Given passage:
○ ○ ○
# My Lake Recommendations for Early Spring Hawg Hunting



## fishingredhawk (Apr 14, 2004)

Guys, as you know, perhaps the best time of year in Ohio to get that pig largemouth is March and April. The pre-spawn females are full of eggs and have the feed bag on big time. Here are the lakes where I think you have your best shot at landing a 6 or 7 pounder (in no particular order):

AEP Lakes
Burr Oak
Dow Lake 
Fox Lake
Lake Rupert
Hargus Lake 
Lake Snowden
Madison Lake
Lake White
Oakthorpe Lake 
Rush Creek Lake
Tycoon Lake

These lakes have what it takes to grow BIG Ohio largemouth.


----------



## Bassnpro1 (Apr 6, 2004)

I think another question that should be asked is: Which one of those does the state stock with those yummy 10-12" trout? That is where the giants are swimming. I plan on trying my hand at hawg hunting as well this spring. I can see a big bass outing/tourny happening.


----------



## Big Joshy (Apr 26, 2004)

couple of years ago saw a nice one at least 7-8lb at rose lake in april. Im sure its belly was full of stocked trout. couldn't get it to bite in that clear water.


----------



## norseangler (Jan 8, 2009)

The club I'm in had a 9-plus weighed in at Wolf Run in a spring tournament a few years ago (probably fattened on trout). An 8-pounder was brought to the scales quite a few years ago at Rush Creek. (no trout there)


----------



## sisezz73 (Mar 9, 2007)

I don't see Hargus on that list. Good Luck to all searching for the big one.


----------



## CARP 104 (Apr 19, 2004)

I have never heard of Lake white or Tycoon lake...they seem to be pretty small on google satellite. What kind of success have you had at these places? I might have to try them out.


----------



## fishingredhawk (Apr 14, 2004)

Matt, they wouldn't be on the list if I didn't think they were hawg factories   

I'm gonna try and hit up all of these lakes this spring. You are welcome to bring your boat and tag along.


----------



## CARP 104 (Apr 19, 2004)

Definitely Mike,

Give me a call or shoot me a PM when you decide to go.


----------
○ ○ ○
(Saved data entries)

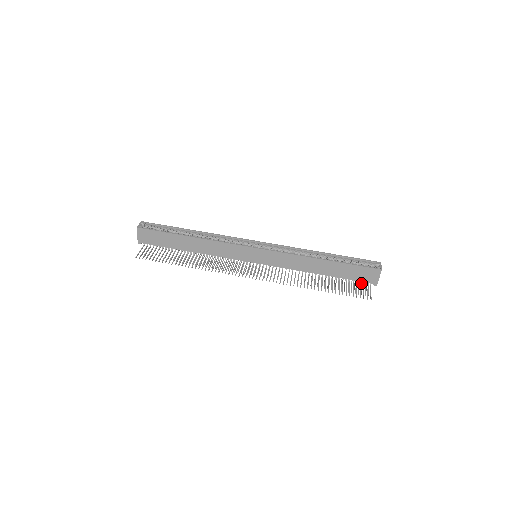
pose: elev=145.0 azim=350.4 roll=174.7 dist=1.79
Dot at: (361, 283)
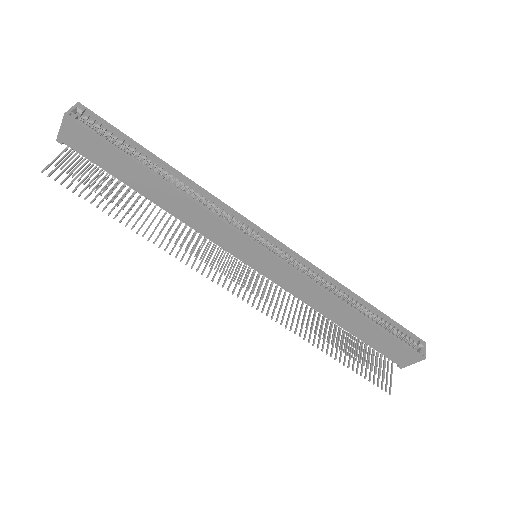
Dot at: occluded
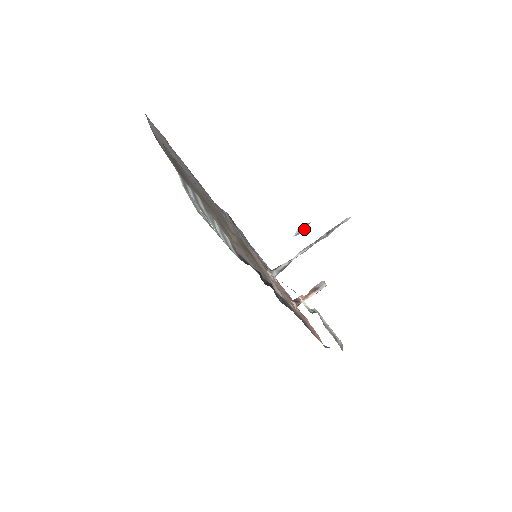
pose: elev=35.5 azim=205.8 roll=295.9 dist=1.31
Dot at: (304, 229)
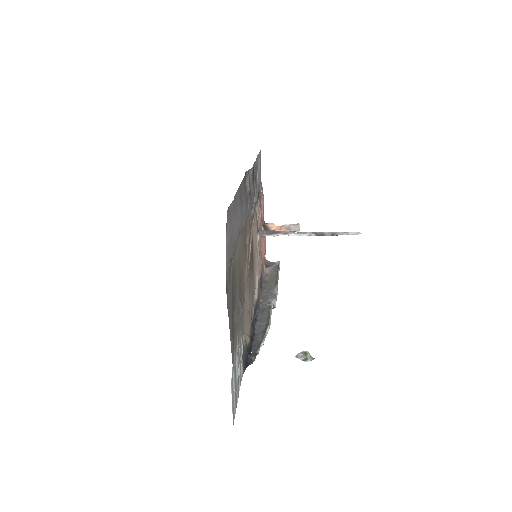
Dot at: (307, 355)
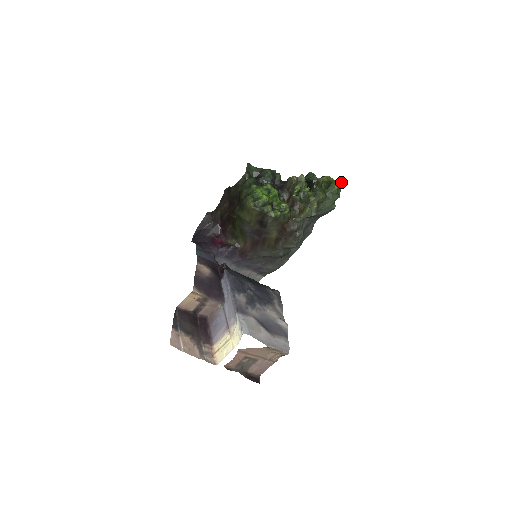
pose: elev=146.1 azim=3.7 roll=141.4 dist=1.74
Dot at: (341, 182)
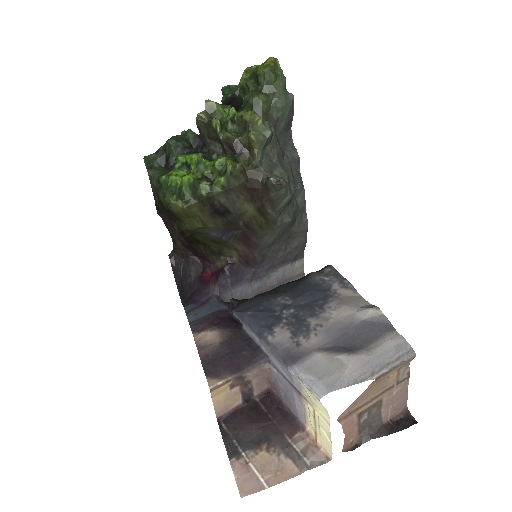
Dot at: (268, 58)
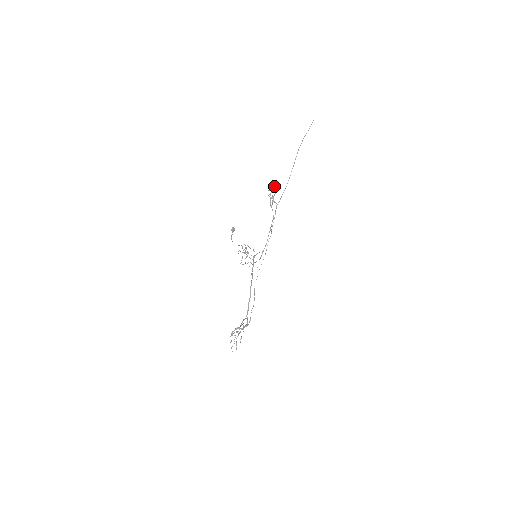
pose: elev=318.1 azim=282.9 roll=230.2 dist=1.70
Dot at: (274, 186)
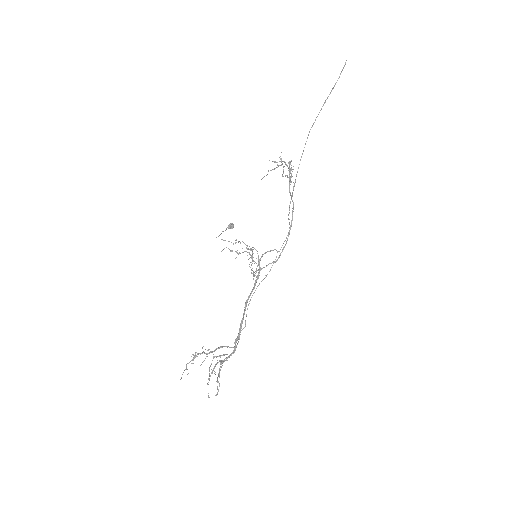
○ ○ ○
Problem to solve: Can you sum up the bass fishing thread in two sentences?

Solution below: In a thread on early-spring bass fishing in Ohio, fishingredhawk calls March and April perhaps the best time to catch a big largemouth because the pre-spawn females are feeding heavily. He lists twelve lakes, including Burr Oak, Rush Creek Lake and Tycoon Lake, as the best bets for a 6- or 7-pounder; others say the giants swim where trout are stocked, recall big fish seen or weighed in at Rose Lake, Wolf Run and Rush Creek, and one poster asks about Lake White and Tycoon Lake before agreeing to fish the lakes together.